◆ Directions for this task:
In the entries that follow, count each line containing "within" and state the total, nothing more.
******************************
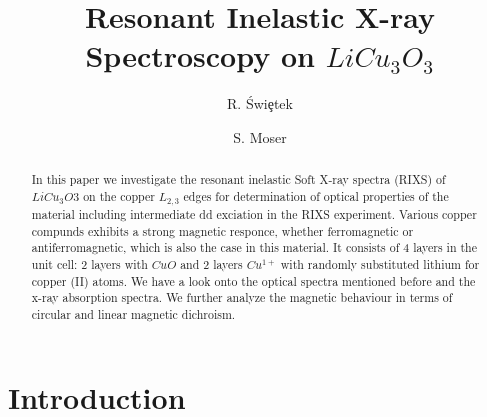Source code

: \documentclass[twocolumn,amsmath,superscriptaddress,amssymb]{revtex4-1}
\begin{document}
\title{Resonant Inelastic X-ray Spectroscopy on $LiCu_3 O_3$ }
\author{ R. \'{S}wi\c{e}tek}
\author{ S. Moser}
\begin{abstract}
In this paper we investigate the resonant inelastic Soft X-ray spectra (RIXS) of $LiCu_3O3$ on the copper $ L_{2,3}$ edges for determination of optical properties of the material including intermediate dd exciation in the RIXS experiment. Various copper compunds exhibits a strong magnetic responce, whether ferromagnetic or antiferromagnetic, which is also the case in this material. It consists of 4 layers in the unit cell: 2 layers with $CuO$ and 2 layers $Cu^{1+}$ with randomly substituted lithium for copper (II) atoms. We have a look onto the optical spectra mentioned before and the x-ray absorption spectra. We further analyze the magnetic behaviour in terms of circular and linear magnetic dichroism. 
\end{abstract}
\maketitle
\section{Introduction}
\end{document}
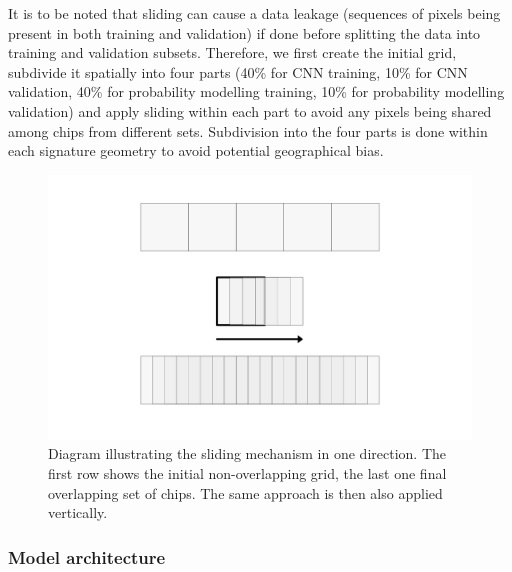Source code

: \documentclass[]{interact}
\theoremstyle{plain}%
\theoremstyle{definition}
\theoremstyle{remark}
\begin{document}
It is to be noted that sliding can cause a data leakage (sequences of pixels being
present in both training and validation) if done before splitting the data into
training and validation subsets. Therefore, we first create the initial grid, subdivide
it spatially into four parts (40\% for CNN training, 10\% for CNN validation, 40\% for
probability modelling training, 10\% for probability modelling validation) and apply
sliding within each part to avoid any pixels being shared among chips from different
sets. Subdivision into the four parts is done within each signature geometry to avoid
potential geographical bias.

\begin{figure}
    \centering
    \includegraphics[width=.8\linewidth]{fig/sliding.png}
    \caption{Diagram illustrating the sliding mechanism in one direction. The first row shows the initial non-overlapping grid, the last one final overlapping set of chips. The same approach is then also applied vertically.}
    \label{fig:sliding}
\end{figure}


\subsubsection{Model architecture}


\end{document}

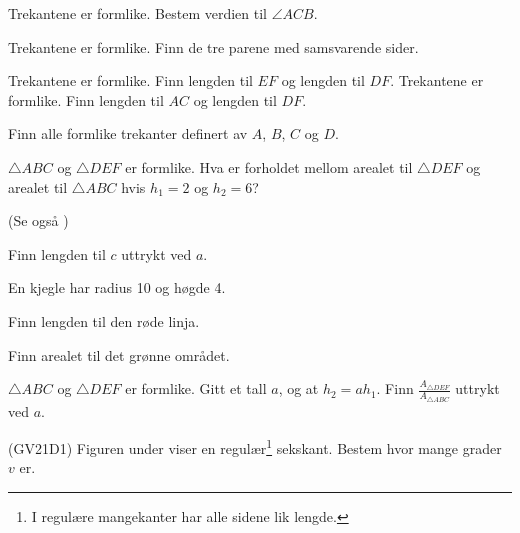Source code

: 




	
\opgt

Trekantene er formlike. Bestem verdien til $ \angle ACB $. \vs
{}

Trekantene er formlike. Finn de tre parene med samsvarende sider.

Trekantene er formlike. Finn lengden til $ EF $ og lengden til $ DF $.
\newpage
{}
Trekantene er formlike. Finn lengden til $ AC $ og lengden til $ DF $.

Finn alle formlike trekanter definert av $ A $, $ B $, $ C $ og $ D $.

$ \triangle ABC $ og $ \triangle DEF $ er formlike. Hva er forholdet mellom arealet til $ \triangle DEF $ og arealet til $ \triangle ABC $ hvis $ h_1=2 $ og $ h_2=6 $? \vsk

(Se også )

\newpage
{}
Finn lengden til $ c $ uttrykt ved $ a $.


En kjegle har radius 10 og høgde 4.

 \vs
{}

\newpage

Finn lengden til den røde linja.


Finn arealet til det grønne området.


$ \triangle ABC $ og $ \triangle DEF $ er formlike. Gitt et tall $ a $, og at $ {h_2=a h_1} $. Finn $ \frac{A_{\triangle DEF}}{A_{\triangle ABC} } $ uttrykt ved $ a $.

\newpage
{}
(GV21D1) \os
Figuren under viser en regulær\footnote{I regulære mangekanter har alle sidene lik lengde.} sekskant. Bestem hvor mange grader $  v $ er.



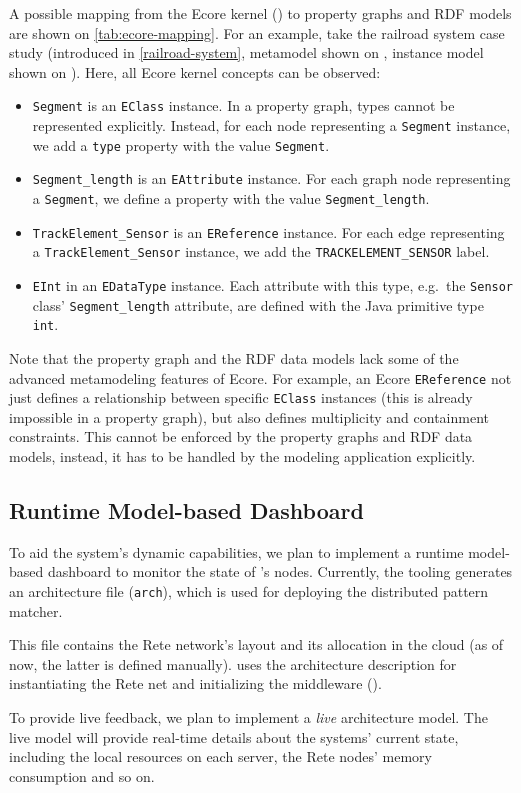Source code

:A possible mapping from the Ecore kernel () to property graphs and RDF models are shown on \autoref{tab:ecore-mapping}. For an example, take the railroad system case study (introduced in \autoref{railroad-system}, metamodel shown on , instance model shown on ). Here, all Ecore kernel concepts can be observed:
\begin{itemize}
  \item \verb+Segment+ is an \verb+EClass+ instance. In a property graph, types cannot be represented explicitly. Instead, for each node representing a \verb+Segment+ instance, we add a \verb+type+ property with the value \verb+Segment+.
  \item \verb+Segment_length+ is an \verb+EAttribute+ instance. For each graph node representing a \verb+Segment+, we define a property with the value \verb+Segment_length+.
  \item \verb+TrackElement_Sensor+ is an \verb+EReference+ instance. For each edge representing a \verb+TrackElement_Sensor+ instance, we add the \verb+TRACKELEMENT_SENSOR+ label.
  \item \verb+EInt+ in an \verb+EDataType+ instance. Each attribute with this type, e.g.\ the \verb+Sensor+ class' \verb+Segment_length+ attribute, are defined with the Java primitive type \verb+int+.
\end{itemize}
Note that the property graph and the RDF data models lack some of the advanced metamodeling features of Ecore. For example, an Ecore \verb+EReference+ not just defines a relationship between specific \verb+EClass+ instances (this is already impossible in a property graph), but also defines multiplicity and containment constraints. This cannot be enforced by the property graphs and RDF data models, instead, it has to be handled by the modeling application explicitly. 

\subsection{Runtime Model-based Dashboard}
\label{dashboard}

To aid the system's dynamic capabilities, we plan to implement a runtime model-based dashboard to monitor the state of \iqd{}'s nodes. Currently, the \iqd{} tooling generates an architecture file (\texttt{arch}), which is used for deploying the distributed pattern matcher.

This file contains the Rete network's layout and its allocation in the cloud (as of now, the latter is defined manually). \iqd{} uses the architecture description for instantiating the Rete net and initializing the middleware ().


To provide live feedback, we plan to implement a \emph{live} architecture model. The live model will provide real-time details about the systems' current state, including the local resources on each server, the Rete nodes' memory consumption and so on.
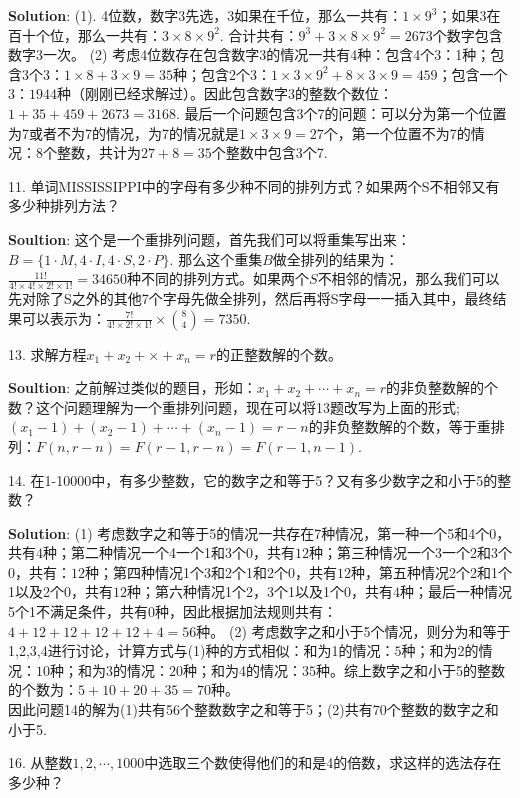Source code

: \documentclass[a4paper]{ctexart}
\begin{document}
	\textbf{Solution}: (1). 4位数，数字3先选，3如果在千位，那么一共有：$1\times 9^3$；如果3在百十个位，那么一共有：$3\times 8\times 9^2$. 合计共有：$9^3+3\times 8\times 9^2=2673$个数字包含数字3一次。 (2) 考虑4位数存在包含数字3的情况一共有4种：包含4个3：1种；包含3个3：$1\times 8+3\times 9=35$种；包含2个3：$1\times 3\times 9^2 + 8\times 3\times 9=459$；包含一个3：$1944$种（刚刚已经求解过）。因此包含数字3的整数个数位：$1+35+459+2673=3168$. 最后一个问题包含3个7的问题：可以分为第一个位置为7或者不为7的情况，为7的情况就是$1\times 3\times 9=27$个，第一个位置不为7的情况：$8$个整数，共计为$27+8=35$个整数中包含3个7.
	
	11. 单词MISSISSIPPI中的字母有多少种不同的排列方式？如果两个S不相邻又有多少种排列方法？
	
	\textbf{Soultion}: 这个是一个重排列问题，首先我们可以将重集写出来：$B=\{1\cdot M, 4\cdot I, 4\cdot S,2\cdot P\}$. 那么这个重集$B$做全排列的结果为：$\frac{11!}{4!\times 4!\times 2!\times 1!}=34650$种不同的排列方式。如果两个$S$不相邻的情况，那么我们可以先对除了S之外的其他7个字母先做全排列，然后再将S字母一一插入其中，最终结果可以表示为：$\frac{7!}{4!\times 2!\times 1!}\times \binom{8}{4}=7350$.
	
	13. 求解方程$x_1+x_2+\times +x_n=r$的正整数解的个数。
	
	\textbf{Soultion}: 之前解过类似的题目，形如：$x_1+x_2+\cdots +x_n=r$的非负整数解的个数？这个问题理解为一个重排列问题，现在可以将13题改写为上面的形式;$(x_1-1)+(x_2-1)+\cdots + (x_n-1)=r-n$的非负整数解的个数，等于重排列：$F(n,r-n)=F(r-1,r-n)=F(r-1,n-1)$. 
	
	14. 在1-10000中，有多少整数，它的数字之和等于5？又有多少数字之和小于5的整数？
	
	\textbf{Solution}: (1) 考虑数字之和等于5的情况一共存在7种情况，第一种一个5和4个0，共有$4$种；第二种情况一个4一个1和3个0，共有$12$种；第三种情况一个3一个2和3个0，共有：$12$种；第四种情况1个3和2个1和2个0，共有$12$种，第五种情况2个2和1个1以及2个0，共有$12$种；第六种情况1个2，3个1以及1个0，共有$4$种；最后一种情况5个1不满足条件，共有$0$种，因此根据加法规则共有：$4+12+12+12+12+4=56$种。
	(2) 考虑数字之和小于5个情况，则分为和等于1,2,3,4进行讨论，计算方式与(1)种的方式相似：和为1的情况：$5$种；和为2的情况：$10$种；和为3的情况：$20$种；和为4的情况：$35$种。综上数字之和小于5的整数的个数为：$5+10+20+35=70$种。\\
	因此问题14的解为(1)共有56个整数数字之和等于5；(2)共有70个整数的数字之和小于5.
	
	16. 从整数$1,2,\cdots,1000$中选取三个数使得他们的和是4的倍数，求这样的选法存在多少种？
	
\end{document}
******************************
◆ Answer section:
2